Extract provided:
▼

Surely, many parents wish that they could simply pull their kids out of an under-performing or otherwise unremarkable school and begin their own, better school. But most people–and perhaps especially, most parents–don’t have the time, skills, or capital to go through with it.
Elon Musk, billionaire entrepreneur and inventor, apparently has enough of all three.
Unsatisfied with the school his five sons were attending, he pulled them out of it, hired away one of their teachers, and began his own school. At the end of its first year, Ad Astra has 14 students, mostly the children of Musks’s employees at SpaceX, the company that launched The Dragon, which berthed in 2012 at the ISS.
In an interview on Chinese television, Musk talked about his experimental school, which teaches problem solving using a top-down approach. For instance, in teaching engineering, rather than beginning with the simplest tools and machines, students are presented with an engine, and the assignment is to figure out step by step what tools and techniques are needed to take it apart, clean and repair it, and rebuild it.
Since Musk is one of the forces behind not only SpaceX, but Tesla Motors and Paypal, perhaps his ideas about teaching are worth study.
Apart from that single interview, the inventor has been quite secretive about his school. It has no web site and no social media presence, at least not from the outside. It has no grade levels or internal divisions. Its name, Ad Astra, means “To the Stars.”

▲

Information provided:
▼

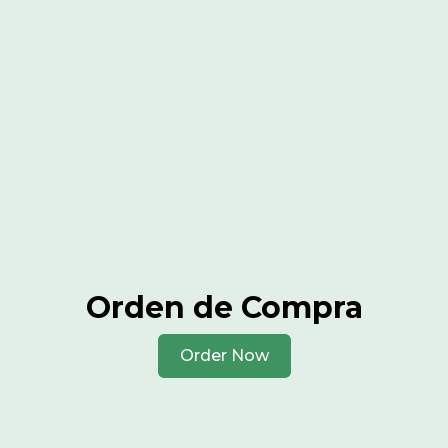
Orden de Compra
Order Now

▲
▼

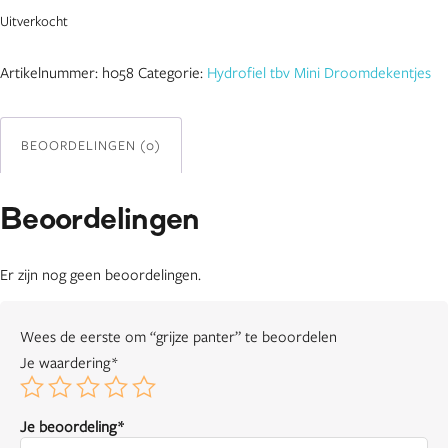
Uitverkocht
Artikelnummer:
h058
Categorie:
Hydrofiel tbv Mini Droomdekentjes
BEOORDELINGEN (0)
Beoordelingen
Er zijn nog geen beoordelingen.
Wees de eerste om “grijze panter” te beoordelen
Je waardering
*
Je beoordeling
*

▲

Exercise objective: Could you pull out the whole passage above about Elon Musk's school, Ad Astra, and reproduce it word for word, leaving out the listing?

Answer space:
Surely, many parents wish that they could simply pull their kids out of an under-performing or otherwise unremarkable school and begin their own, better school. But most people–and perhaps especially, most parents–don’t have the time, skills, or capital to go through with it.
Elon Musk, billionaire entrepreneur and inventor, apparently has enough of all three.
Unsatisfied with the school his five sons were attending, he pulled them out of it, hired away one of their teachers, and began his own school. At the end of its first year, Ad Astra has 14 students, mostly the children of Musks’s employees at SpaceX, the company that launched The Dragon, which berthed in 2012 at the ISS.
In an interview on Chinese television, Musk talked about his experimental school, which teaches problem solving using a top-down approach. For instance, in teaching engineering, rather than beginning with the simplest tools and machines, students are presented with an engine, and the assignment is to figure out step by step what tools and techniques are needed to take it apart, clean and repair it, and rebuild it.
Since Musk is one of the forces behind not only SpaceX, but Tesla Motors and Paypal, perhaps his ideas about teaching are worth study.
Apart from that single interview, the inventor has been quite secretive about his school. It has no web site and no social media presence, at least not from the outside. It has no grade levels or internal divisions. Its name, Ad Astra, means “To the Stars.”